What needs to be done:
Each line holding the word "shoulder" must appear in the answer, copied from the entries.

### Data for this exercise

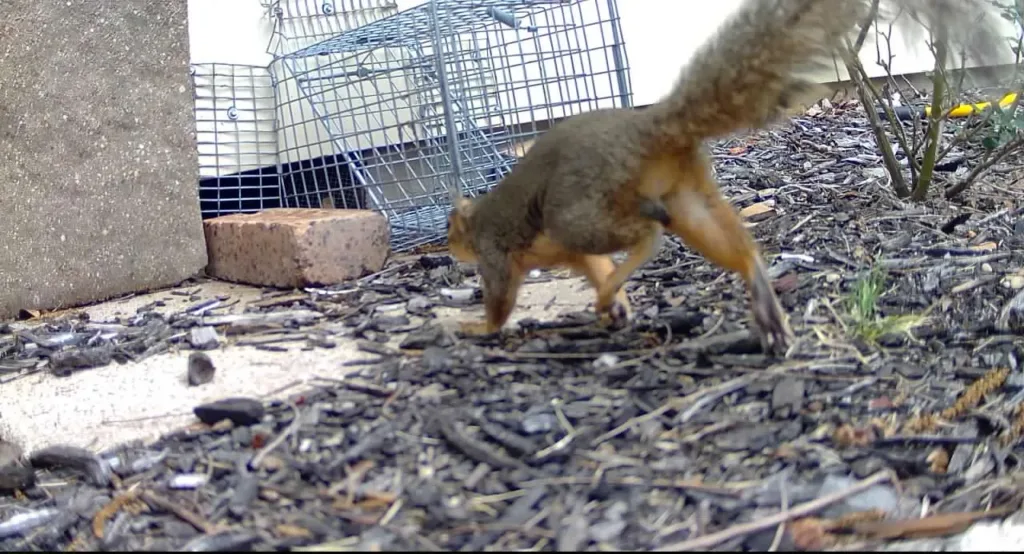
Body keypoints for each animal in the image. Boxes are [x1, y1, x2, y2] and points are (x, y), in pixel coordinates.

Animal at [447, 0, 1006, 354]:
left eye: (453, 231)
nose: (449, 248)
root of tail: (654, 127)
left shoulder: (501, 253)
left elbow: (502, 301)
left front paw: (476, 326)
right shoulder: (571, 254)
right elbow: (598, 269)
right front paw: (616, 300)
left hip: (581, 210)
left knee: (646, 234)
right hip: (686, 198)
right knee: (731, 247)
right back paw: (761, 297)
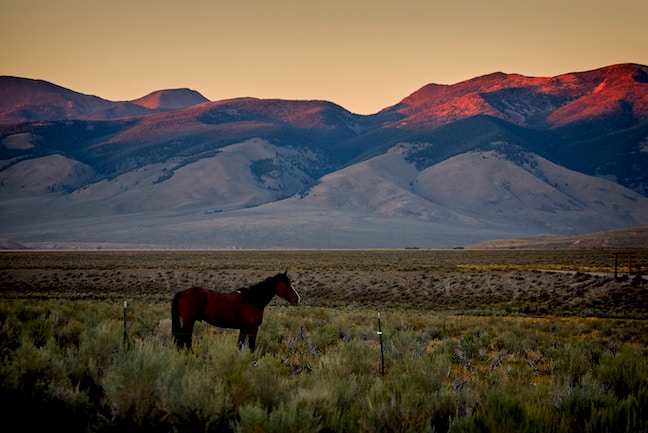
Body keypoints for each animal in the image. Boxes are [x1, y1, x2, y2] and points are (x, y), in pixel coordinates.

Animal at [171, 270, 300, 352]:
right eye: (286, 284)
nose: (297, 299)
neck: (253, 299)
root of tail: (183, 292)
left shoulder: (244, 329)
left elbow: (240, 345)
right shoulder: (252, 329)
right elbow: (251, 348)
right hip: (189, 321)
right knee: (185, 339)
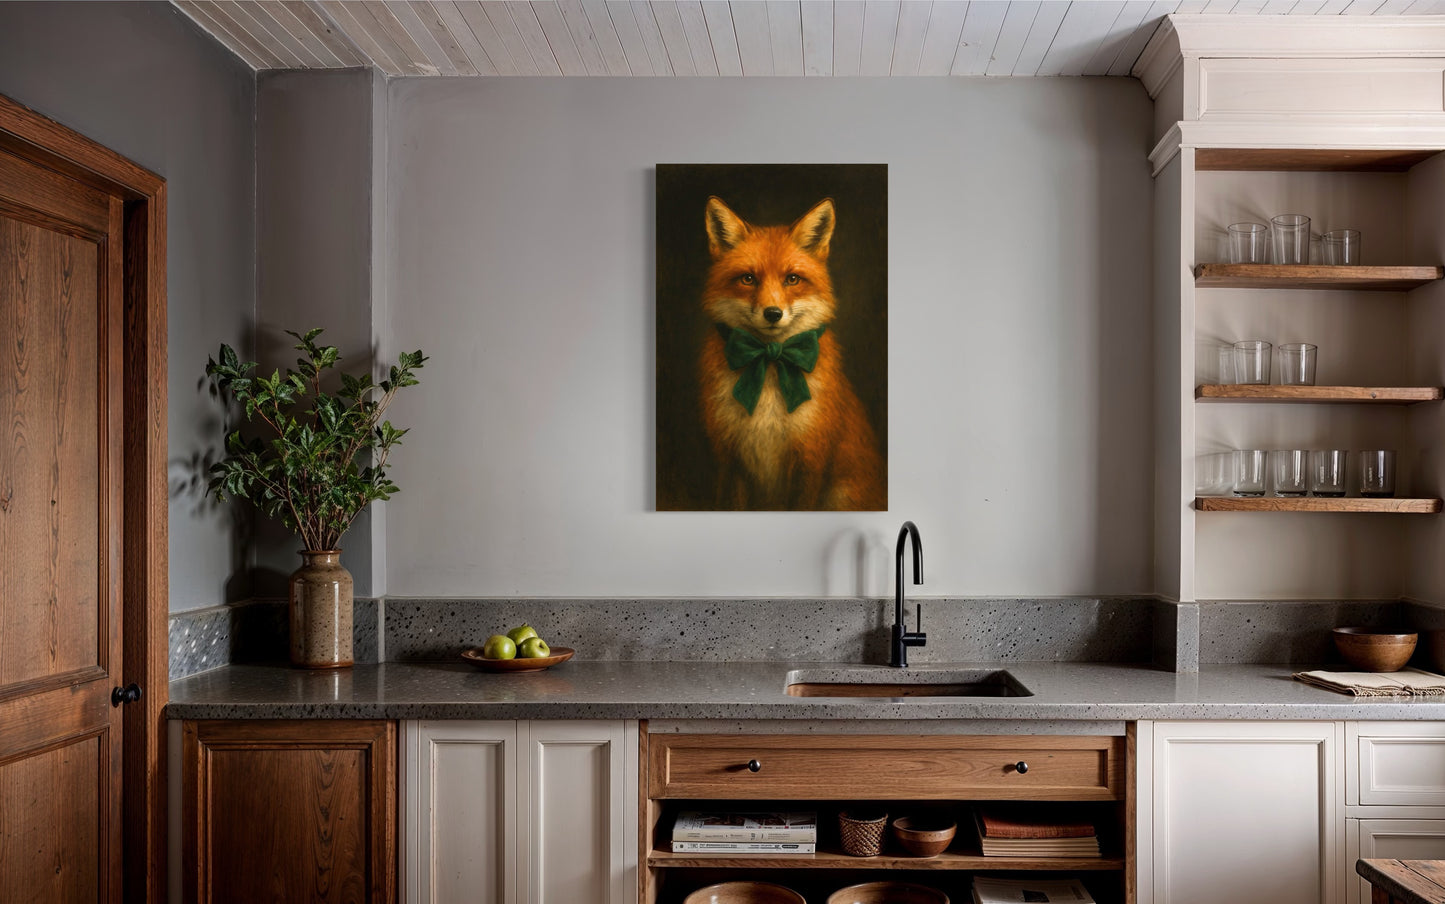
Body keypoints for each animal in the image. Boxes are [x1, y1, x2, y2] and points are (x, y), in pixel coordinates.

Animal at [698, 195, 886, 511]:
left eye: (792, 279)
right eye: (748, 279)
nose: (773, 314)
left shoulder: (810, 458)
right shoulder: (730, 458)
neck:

######

Problem solution:
left shoulder: (501, 253)
right shoulder: (571, 254)
left shoulder: (244, 329)
right shoulder: (252, 329)
left shoulder: (810, 458)
right shoulder: (730, 458)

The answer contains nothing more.